By using these technological aids, you can help ensure safe and successful flights within visual line of sight. However, it's important to remember that these aids are not a substitute for responsible piloting and adherence to regulations.

VLOS and Public Safety

Visual Line of Sight (VLOS) is important for ensuring the safety of people, property, and other aircraft in the vicinity.

For public safety agencies, VLOS is especially important. These agencies may use drones to search for missing persons, monitor traffic, or assess damage after a natural disaster. In these situations, the safety of human life and property is paramount. By maintaining VLOS, drone pilots can ensure that they are able to react quickly to any potential hazards.

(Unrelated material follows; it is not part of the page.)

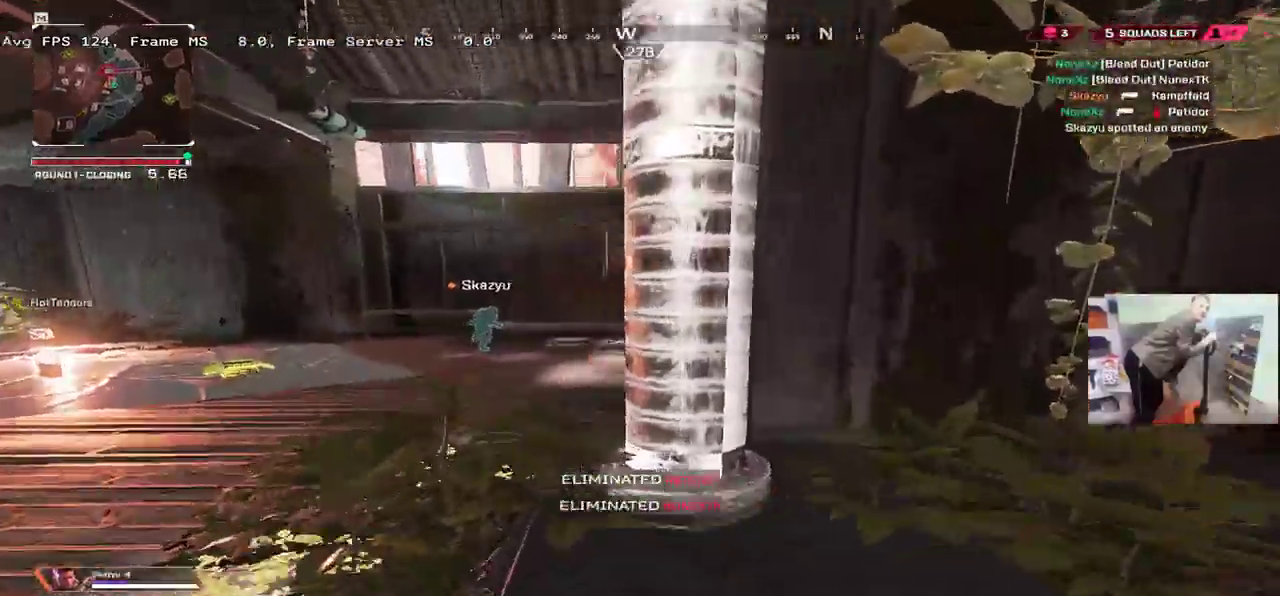
{"keys": ["w"], "mouse": []}
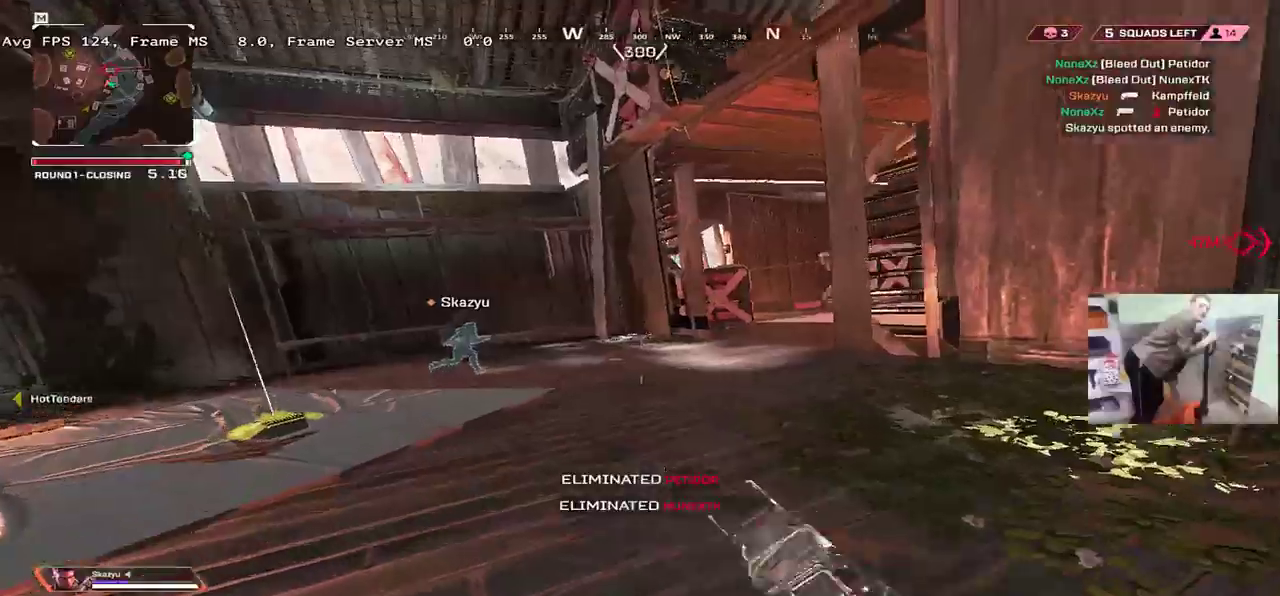
{"keys": ["q", "w"], "mouse": [], "events": [[134, "shift", "down"], [200, "shift", "up"], [400, "q", "down"]]}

In addition to public safety agencies, VLOS is also important for individuals who use drones for recreational or commercial purposes. Whether you are flying a drone for fun or using it for business purposes, it is important to ensure that you are operating it safely and responsibly. By maintaining VLOS, you can help to ensure that your drone does not pose a risk to other people or property.

Future of VLOS in Drone Technology

In the future, VLOS will continue to play a critical role in drone technology. For example, the development of extended visual line of sight (EVLOS) technology will allow drone operators to fly their drones beyond their line of sight, while still maintaining control over the drone. This technology will be particularly useful in situations where the drone needs to fly long distances or operate in difficult terrain.

Another area where VLOS will be important is in the development of Detect and Avoid technology for drones. This technology will allow drones to detect and avoid obstacles in their flight path, even when the operator is not able to see them. As drone technology continues to evolve, it is expected that detect and avoid technology will become more advanced, allowing drones to operate safely and autonomously in a wide range of environments.

Overall, the future of VLOS in drone technology looks bright. As drones become more advanced and more widely used, the importance of VLOS in ensuring safe and responsible drone operation will only continue to grow. Whether you are a drone operator or simply interested in the future of technology, it is clear that VLOS will play a critical role in the development of drone technology in the years to come.

Frequently Asked Questions

1 - What are the responsibilities of a visual observer (VO) when flying a drone?

A visual observer (VO) is responsible for keeping the drone in sight at all times and assisting the remote pilot in command (RPIC) with maintaining situational awareness. The VO must also be able to communicate effectively with the RPIC to ensure safe drone operations.

2 - What is the maximum distance for VLOS when flying a drone?

The maximum distance for visual line of sight (VLOS) when flying a drone depends on the drone's size, altitude, and lighting conditions. Generally, the maximum distance for VLOS is around 1 mile or 1.6 kilometers.

3 - What is the minimum range for VLOS when flying a drone?

The minimum range for VLOS when flying a drone is the distance at which the drone can be safely operated without endangering people or property on the ground. This distance varies depending on the drone's size, speed, and altitude.

4 - What are the regulations regarding line of sight waivers for drones?

The regulations regarding line of sight (LOS) waivers for drones vary by country and region. In general, LOS waivers are granted on a case-by-case basis and require the drone pilot to demonstrate their ability to fly the drone safely beyond visual line of sight.